My initial reaction to Geometry Wars 2 was something of a frenzied confusion that seven of my Great British pounds had bought me six variations of the same game mode, on the same level, with a few original songs thrown in for good measure. Actually that was my reaction throughout.
As good as the game is, and it is very good indeed, it’s still an arcade adaptation of a free minigame found, rather curiously, within the depths of Project Gotham Racing, Bizarre Creation’s reputable racer. So paying equal amounts for the latest addition to Fallout 3 left a bad taste, similar to indulging in a soap bar based snack.
Not that I can blame anyone but myself, I knew how Geometry Wars played, if you’ve played the first you know exactly what to expect. However Geometry Wars 2 (if Live Arcade is to believed it’s actually called, if you were vocalising the title, Geometry Wars Squared Retro Evolved) has received a sublime sparkle. It looks sharper, sounds better, and is more aesthetically astute than its predecessor.
Stepping back slightly. For the sake of those who never played one of the many earlier forms of Geometry Wars; you control a crescent-moon shaped spaceship in a rectangular area slightly larger than the screen. Movement is controlled with the left stick, the ships cannon the right; the R trigger is used to activate the bomb unlockable through certain game modes. It’s simple and effective. There have been many replications of Geometry Wars yet none match it in subtle elegant control.
Enemies appear in all different shapes (geometry yeah?) and each behaves uniquely. Some are fast and chase you; others drift lazily often ignoring you and others follow specified paths. Later, enemies with special abilities appear such as the Gate, which deflects bullets, or a strange centipede type foe that requires careful manoeuvring to avoid its long colour spewing tail. Alone few can match the speed and agility, not to mention armaments, of your ship. However mix them together and the game quickly turns into a reflex-centric, impossibly fast paced marathon of darting colour. Which is great for those playing in HD.
The final game-altering mechanic is the geom. As you destroy each enemy they’ll leave behind geom’s, which once collected increase your multiplier. Considering Geometry Wars is a game with a leaderboard for a heart the geom quickly becomes essential so merely parking your ship in a right angle and firing in two directions won’t net you a high score. And that’s all there is to play for.
Of the six game modes, two stand out as the most fun. King inhibits you from firing outside of specified zones. There are three of these on the map at any time, which the enemy ships cannot fly into. Once inside you’re free to shoot for a few seconds before the circle closes and you have to move on. As your rivals become faster and more obsessed with your demise, sprinting between gates rather than stopping and allowing them to surround you makes for tense, exciting bursts of fun.
Pacifism is by far the most frustrating, but also most addictive and best mode of the six. Your ship has no turret, instead must manoeuvre carefully between the many gates of the level, sparking a minor explosion. Any enemy caught in the blast is immediately destroyed, but it only takes thirty seconds before the screen is swamped with blue diamonds hell bent on your destruction.
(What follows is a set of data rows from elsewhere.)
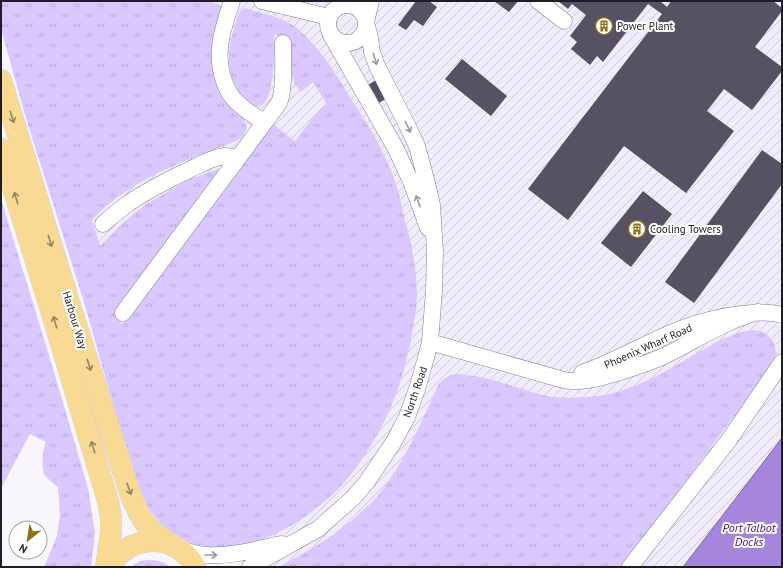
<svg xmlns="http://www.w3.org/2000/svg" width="783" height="568" font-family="'PT Sans',sans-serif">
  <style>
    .industrial { fill: url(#industrial-furrows) }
    .grass { fill: url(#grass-tufts) }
    .water { fill: #a685dc; stroke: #7e66a5 }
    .building { fill: #575263 }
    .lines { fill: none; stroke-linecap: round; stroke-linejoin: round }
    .minor-casing { stroke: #847e90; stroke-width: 17 }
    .major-casing { stroke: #d2d2d3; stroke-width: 22 }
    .minor { stroke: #fff; stroke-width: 16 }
    .major { stroke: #f8da95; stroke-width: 21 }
    .oneway { stroke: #9a999c }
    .oneway2 { stroke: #968562 }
    .labels { text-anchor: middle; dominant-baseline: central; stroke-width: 4; stroke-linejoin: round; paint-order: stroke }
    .poi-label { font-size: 11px; fill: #1f1d24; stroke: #fff; text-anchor: start }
    .street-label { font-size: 11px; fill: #1f1d24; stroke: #fff }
    .water-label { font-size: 12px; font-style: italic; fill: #47137b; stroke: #fff }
  </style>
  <defs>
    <pattern id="industrial-furrows" width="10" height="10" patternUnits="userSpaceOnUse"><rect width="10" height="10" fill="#f1ecfd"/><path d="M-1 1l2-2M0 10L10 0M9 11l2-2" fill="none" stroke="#cecad9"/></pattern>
    <pattern id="grass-tufts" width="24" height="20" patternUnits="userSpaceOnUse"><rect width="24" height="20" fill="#d9c7fd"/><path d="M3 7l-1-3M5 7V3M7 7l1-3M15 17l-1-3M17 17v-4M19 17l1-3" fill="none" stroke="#baaad9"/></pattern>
  </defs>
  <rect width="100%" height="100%" fill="#f8f5fd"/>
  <path class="industrial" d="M91,1H782V438L683,567H254L162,457L117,308L92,220Z"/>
  <path class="grass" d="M1,1H209L223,7L229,101L244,119L247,128L244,135L236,141C193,158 147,173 110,203C103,208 98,214 92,220L100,246L124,222L145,205L188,180L226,166L117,308L122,325L273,124L295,141L319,110L327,104L313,82L301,92L295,84L292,75L291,43L274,33C274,38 275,43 275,48C275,59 272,87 268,97C256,123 234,88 231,75C227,59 229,44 234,29C235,25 237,15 240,12C241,10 243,9 245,8C260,13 277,16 291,24C298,28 304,34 309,40C330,61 343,87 359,111C374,134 387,158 396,184C400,196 402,208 405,220C412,245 417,271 417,297C417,309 414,321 412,333C404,386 382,436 348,478C337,492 323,503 309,514C279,535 244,551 206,547C199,546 192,546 186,543C183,542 181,540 179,538C174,535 169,533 166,529C153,517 143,501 136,485L83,299L25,115L1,29Z
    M1,199L52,365L88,488L95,533L91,567H44L57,536L60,515L58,487C54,483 47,479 44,474C41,465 43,450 46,442L30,434L1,488Z
    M753,330C757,331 760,331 763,332C771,336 778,347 775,356C774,361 770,366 768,371L622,567H278C309,551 333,537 359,514C365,508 372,503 377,497C404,463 421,424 438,385C444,378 450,374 459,374C464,374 469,376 474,376C499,380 522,390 547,396C560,398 573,398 586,397C621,397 660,375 690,357C711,345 729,333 753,330Z
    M147,560C155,560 164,561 170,567H130L140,561Z"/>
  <path class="water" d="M782,438V567H683Z"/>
  <path class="building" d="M416,1H429L437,7L423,26L414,20L406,30L398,25Z
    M494,1H518L509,12Z
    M558,1H660L667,7L671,1H773L782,8V11L755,47L782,67V71L752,110L724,89L707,111L734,131L686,193L624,146L568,220L528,189L662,14L648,4L603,62L597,56L590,65L571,49L577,42L570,36L586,15L572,4L568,9Z
    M462,59L507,96L491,116L445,79Z
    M376,80L387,98L379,103L368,85Z
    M762,150L782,164V184L694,303L665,282Z
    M643,191L672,214L631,267L601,243Z"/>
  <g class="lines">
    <g class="minor-casing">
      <path id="minor" d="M232,1C223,28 214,53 224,81C226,87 229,93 233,98C241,108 254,115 264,123
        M262,1L329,17
        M538,1L564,21
        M328 24a19 19 0 1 1 38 0a19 19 0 1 1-38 0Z
        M331,35L396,149L412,184L428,228
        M103,224C111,217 120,209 129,203C149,189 170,179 191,169C201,164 213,157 225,156C229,156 233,157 237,159
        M123,313L279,103C285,89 283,59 283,43
        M430,342L560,379C564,380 568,381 572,381C587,382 603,377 617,373C633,368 649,363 664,356C695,341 724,321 758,312
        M582,373C617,361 650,340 686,327C703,321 724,316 742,314C756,312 769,311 782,315
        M179,548C187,551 197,555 206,555C231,557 257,549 281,544
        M250,567L318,529L353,498L366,483L393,443L407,417L417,389L425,361L430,342L434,291L435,251L432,205L427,183L417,146L407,125L377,66L372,52L370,38L366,22L371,1
        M630,567L729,440L782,362"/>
    </g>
    <g class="major-casing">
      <path id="major" d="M1,80L69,302L130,493C136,508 142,523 155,533C161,538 167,542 173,546
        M1,149L50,307L108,501L111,518V532L106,567
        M109,567C129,534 176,531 195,567"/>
    </g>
    <use href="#minor" class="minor"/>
    <use href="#major" class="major"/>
  </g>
  <defs><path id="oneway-shaft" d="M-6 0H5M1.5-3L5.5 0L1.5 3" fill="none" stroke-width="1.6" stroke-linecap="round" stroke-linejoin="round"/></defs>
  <g class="oneway">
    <use href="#oneway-shaft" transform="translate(375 59) rotate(73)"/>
    <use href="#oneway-shaft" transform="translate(408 127) rotate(65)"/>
    <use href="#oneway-shaft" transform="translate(418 201) rotate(-110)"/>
    <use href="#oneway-shaft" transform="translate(211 555)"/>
  </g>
  <g class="oneway2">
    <use href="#oneway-shaft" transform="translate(12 117) rotate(73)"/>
    <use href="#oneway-shaft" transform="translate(16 198) rotate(-107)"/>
    <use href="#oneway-shaft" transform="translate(50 241) rotate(73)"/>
    <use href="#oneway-shaft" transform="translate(55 322) rotate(-107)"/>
    <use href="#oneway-shaft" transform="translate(89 365) rotate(72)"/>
    <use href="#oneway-shaft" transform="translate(93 447) rotate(-107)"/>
    <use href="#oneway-shaft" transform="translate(129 489) rotate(71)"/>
  </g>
  <defs>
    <g id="building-ring" transform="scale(0.9)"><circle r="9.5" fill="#fff" stroke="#916f16" stroke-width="1.5"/><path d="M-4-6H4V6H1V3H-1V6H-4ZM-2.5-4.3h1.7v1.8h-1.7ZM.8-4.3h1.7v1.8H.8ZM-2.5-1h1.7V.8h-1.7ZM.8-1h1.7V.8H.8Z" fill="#916f16"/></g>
  </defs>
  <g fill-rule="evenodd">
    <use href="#building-ring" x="604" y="26"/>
    <use href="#building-ring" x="637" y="229"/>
  </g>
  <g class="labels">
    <g class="poi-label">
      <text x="617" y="26">Power Plant</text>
      <text x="650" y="229">Cooling Towers</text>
    </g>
    <g class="street-label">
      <text transform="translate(75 320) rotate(73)">Harbour Way</text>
      <text transform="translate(648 346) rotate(-24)">Phoenix Wharf Road</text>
      <text transform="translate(415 392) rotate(-71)">North Road</text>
    </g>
    <g class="water-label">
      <text x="749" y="527">Port Talbot<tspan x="749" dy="14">Docks</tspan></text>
    </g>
  </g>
  <rect width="783" height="568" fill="none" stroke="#1f1d24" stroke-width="4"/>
  <g transform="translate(28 540) rotate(210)"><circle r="19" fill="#ffffff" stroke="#a5a5a7"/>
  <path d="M0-3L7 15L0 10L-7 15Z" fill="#916f16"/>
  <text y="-6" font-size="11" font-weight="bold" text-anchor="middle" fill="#1f1d24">N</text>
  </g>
</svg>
Pacifism quickly turns into a high-speed assault course and with so many geom’s scattering the level, scores quickly escalate passed the million mark.
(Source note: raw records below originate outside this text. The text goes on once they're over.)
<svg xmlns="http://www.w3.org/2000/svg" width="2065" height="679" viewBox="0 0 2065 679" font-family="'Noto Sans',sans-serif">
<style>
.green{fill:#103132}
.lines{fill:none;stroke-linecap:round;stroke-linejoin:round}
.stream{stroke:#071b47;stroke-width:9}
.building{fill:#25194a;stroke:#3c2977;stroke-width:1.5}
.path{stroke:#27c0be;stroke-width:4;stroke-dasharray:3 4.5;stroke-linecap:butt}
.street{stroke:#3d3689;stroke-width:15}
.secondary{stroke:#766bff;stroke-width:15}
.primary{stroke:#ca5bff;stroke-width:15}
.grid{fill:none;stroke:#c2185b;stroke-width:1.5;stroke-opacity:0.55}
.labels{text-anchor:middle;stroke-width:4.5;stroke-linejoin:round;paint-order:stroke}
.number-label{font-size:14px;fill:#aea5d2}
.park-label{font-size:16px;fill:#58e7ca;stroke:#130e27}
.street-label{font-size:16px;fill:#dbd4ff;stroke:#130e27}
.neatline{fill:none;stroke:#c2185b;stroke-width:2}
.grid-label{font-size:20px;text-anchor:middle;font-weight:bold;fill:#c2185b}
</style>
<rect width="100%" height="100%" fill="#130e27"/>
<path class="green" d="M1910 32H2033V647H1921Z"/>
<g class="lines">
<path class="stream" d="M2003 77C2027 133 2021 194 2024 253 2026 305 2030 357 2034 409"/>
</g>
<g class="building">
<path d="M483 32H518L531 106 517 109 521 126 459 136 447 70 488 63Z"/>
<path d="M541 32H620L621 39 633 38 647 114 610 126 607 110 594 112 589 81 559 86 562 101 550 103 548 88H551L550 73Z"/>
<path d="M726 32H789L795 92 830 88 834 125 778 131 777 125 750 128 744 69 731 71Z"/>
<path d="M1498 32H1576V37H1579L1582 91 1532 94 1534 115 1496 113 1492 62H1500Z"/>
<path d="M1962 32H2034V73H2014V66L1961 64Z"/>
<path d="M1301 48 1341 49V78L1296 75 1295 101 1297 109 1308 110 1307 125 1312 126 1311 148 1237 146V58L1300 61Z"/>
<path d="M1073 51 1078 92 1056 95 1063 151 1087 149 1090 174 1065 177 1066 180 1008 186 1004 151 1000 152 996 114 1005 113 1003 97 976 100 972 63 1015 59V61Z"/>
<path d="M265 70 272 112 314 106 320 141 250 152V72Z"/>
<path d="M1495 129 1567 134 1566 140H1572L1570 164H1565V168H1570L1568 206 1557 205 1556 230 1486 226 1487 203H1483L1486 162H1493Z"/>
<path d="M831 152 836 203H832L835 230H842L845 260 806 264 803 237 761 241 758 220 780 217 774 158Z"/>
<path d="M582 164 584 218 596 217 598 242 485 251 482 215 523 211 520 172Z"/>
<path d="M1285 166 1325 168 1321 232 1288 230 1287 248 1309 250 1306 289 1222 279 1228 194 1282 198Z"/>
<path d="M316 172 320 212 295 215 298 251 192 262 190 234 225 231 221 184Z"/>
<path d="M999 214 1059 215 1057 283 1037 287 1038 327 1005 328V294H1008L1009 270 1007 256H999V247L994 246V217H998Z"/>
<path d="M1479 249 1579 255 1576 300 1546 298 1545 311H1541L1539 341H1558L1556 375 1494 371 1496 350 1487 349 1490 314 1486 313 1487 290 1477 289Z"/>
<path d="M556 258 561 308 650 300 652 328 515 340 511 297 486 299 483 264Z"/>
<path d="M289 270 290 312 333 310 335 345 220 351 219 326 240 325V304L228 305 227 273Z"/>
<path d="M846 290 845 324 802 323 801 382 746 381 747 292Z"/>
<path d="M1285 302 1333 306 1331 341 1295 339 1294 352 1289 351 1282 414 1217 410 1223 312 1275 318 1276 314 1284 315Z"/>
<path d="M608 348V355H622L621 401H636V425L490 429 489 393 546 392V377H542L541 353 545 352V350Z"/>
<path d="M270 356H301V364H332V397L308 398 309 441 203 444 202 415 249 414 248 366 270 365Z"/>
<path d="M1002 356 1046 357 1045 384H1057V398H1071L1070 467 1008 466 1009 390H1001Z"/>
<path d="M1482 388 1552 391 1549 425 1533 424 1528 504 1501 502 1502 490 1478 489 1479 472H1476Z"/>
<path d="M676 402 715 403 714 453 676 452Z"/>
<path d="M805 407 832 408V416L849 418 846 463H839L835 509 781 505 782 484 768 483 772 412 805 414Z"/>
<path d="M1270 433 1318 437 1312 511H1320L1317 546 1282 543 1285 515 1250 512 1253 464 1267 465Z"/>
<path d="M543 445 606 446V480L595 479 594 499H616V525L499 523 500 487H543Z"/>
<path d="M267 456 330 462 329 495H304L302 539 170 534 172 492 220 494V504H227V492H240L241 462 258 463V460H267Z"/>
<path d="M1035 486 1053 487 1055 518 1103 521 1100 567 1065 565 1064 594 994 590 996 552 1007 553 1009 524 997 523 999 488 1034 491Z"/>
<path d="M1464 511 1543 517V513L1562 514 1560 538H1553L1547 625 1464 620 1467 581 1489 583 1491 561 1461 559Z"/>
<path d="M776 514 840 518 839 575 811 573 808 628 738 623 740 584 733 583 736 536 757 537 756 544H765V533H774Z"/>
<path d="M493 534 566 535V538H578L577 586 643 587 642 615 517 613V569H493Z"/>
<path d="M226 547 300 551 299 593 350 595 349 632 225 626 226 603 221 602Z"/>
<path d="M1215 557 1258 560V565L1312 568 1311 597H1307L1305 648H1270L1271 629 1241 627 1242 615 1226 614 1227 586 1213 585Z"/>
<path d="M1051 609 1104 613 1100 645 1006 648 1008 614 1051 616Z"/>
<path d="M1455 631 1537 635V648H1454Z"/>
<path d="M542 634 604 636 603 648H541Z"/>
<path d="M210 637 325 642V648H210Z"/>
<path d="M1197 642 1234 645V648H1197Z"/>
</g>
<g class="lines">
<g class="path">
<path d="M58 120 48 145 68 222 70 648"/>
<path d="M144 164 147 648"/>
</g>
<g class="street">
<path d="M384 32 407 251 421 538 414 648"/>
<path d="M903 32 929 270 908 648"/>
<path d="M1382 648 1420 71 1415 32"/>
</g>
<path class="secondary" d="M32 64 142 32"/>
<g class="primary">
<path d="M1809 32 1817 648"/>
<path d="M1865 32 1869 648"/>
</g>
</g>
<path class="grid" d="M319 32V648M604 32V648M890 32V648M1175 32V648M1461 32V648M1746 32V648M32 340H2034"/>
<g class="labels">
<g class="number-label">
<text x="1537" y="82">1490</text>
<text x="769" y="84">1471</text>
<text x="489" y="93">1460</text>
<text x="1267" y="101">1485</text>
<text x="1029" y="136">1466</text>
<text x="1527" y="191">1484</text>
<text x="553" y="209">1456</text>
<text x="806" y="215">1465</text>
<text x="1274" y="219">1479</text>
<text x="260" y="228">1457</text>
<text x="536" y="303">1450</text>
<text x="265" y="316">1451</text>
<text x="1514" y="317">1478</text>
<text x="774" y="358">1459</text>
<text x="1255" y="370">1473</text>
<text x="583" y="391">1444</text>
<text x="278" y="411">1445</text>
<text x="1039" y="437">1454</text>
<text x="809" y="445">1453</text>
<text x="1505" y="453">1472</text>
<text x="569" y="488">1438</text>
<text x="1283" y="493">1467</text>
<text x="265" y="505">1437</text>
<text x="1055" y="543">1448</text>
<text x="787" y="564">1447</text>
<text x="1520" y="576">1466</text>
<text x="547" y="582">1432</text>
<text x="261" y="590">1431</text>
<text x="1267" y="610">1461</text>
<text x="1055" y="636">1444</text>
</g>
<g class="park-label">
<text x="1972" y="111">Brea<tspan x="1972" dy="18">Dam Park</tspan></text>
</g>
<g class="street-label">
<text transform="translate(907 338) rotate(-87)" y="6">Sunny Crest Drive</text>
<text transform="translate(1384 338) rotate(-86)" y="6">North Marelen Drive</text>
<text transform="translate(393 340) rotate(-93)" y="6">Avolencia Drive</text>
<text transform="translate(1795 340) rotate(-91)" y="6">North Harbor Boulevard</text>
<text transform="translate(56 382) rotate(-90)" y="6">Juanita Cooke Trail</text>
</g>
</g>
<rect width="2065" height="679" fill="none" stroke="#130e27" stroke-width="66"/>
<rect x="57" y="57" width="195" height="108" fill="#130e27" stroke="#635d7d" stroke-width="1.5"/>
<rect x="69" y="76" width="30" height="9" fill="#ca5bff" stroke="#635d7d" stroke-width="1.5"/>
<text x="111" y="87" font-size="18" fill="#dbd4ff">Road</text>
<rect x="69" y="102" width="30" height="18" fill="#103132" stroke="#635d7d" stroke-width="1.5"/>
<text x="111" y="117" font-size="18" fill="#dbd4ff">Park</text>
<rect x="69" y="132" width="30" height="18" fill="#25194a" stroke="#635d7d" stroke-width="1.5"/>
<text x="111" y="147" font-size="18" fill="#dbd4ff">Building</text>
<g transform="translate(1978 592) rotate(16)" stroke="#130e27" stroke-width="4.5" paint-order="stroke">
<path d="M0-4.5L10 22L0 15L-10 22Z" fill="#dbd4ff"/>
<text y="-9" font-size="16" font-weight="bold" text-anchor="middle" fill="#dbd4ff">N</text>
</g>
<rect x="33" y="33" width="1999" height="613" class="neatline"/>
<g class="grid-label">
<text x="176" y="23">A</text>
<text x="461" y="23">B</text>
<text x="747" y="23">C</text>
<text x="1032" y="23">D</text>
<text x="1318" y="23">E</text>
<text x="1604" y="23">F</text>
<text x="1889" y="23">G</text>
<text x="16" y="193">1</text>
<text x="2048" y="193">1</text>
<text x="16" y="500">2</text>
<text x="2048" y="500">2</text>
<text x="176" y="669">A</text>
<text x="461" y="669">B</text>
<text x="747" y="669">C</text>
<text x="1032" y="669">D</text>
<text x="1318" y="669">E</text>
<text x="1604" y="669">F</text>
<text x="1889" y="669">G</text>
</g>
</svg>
Besides these modes sit Deadline, a mode restricted to three-minute bursts in which you have unlimited lives. It serves as an effective means to cater to a new audience but won’t leave Geometry Wars veterans appeased. Evolved returns, similar to Deadline sans a time limit, plus a lives system. Waves pits you against waves of enemies posed on invisible rails, as more waves grace the screen with their orange glow chances of survival plummet. Finally there’s Sequence which acts as a veteran mode. Seeing you wade through twenty pre-determined levels, it’s a lesson in learning, trying, failing, and repeating; fun perhaps for the pros, not so much anybody else.
It’s the leaderboard integration that catapults Geometry Wars into the realm of drug-like addictiveness. Not content with retiring the leaderboards to an option on the main menu, Bizarre have opted to include a friend-based online leaderboard besides each of the game modes, presumably so you can forever live in the shadows of those better than you, or if you’re actually competent at the game, gaze down from your neon throne at all those subordinate to your skill.
Curiously there’s no online multiplayer, though there is the option to play with up to four-players locally. Technically there’s nothing stopping Geometry Wars 2 making the transition online and considering its popularity it’s an odd omission.
Back to the financial matter, it’s hard to justify the cost when so much of the value comes down to how much enjoyment you’ll personally siphon from the leaderboard-centric stance of the game. For £7 it would have been nice to have some alternative levels, online multiplayer, and perhaps another alteration or two on the core design. Cost aside though Geometry Wars 2 is another great inclusion to the ever-growing wealth of Live Arcade.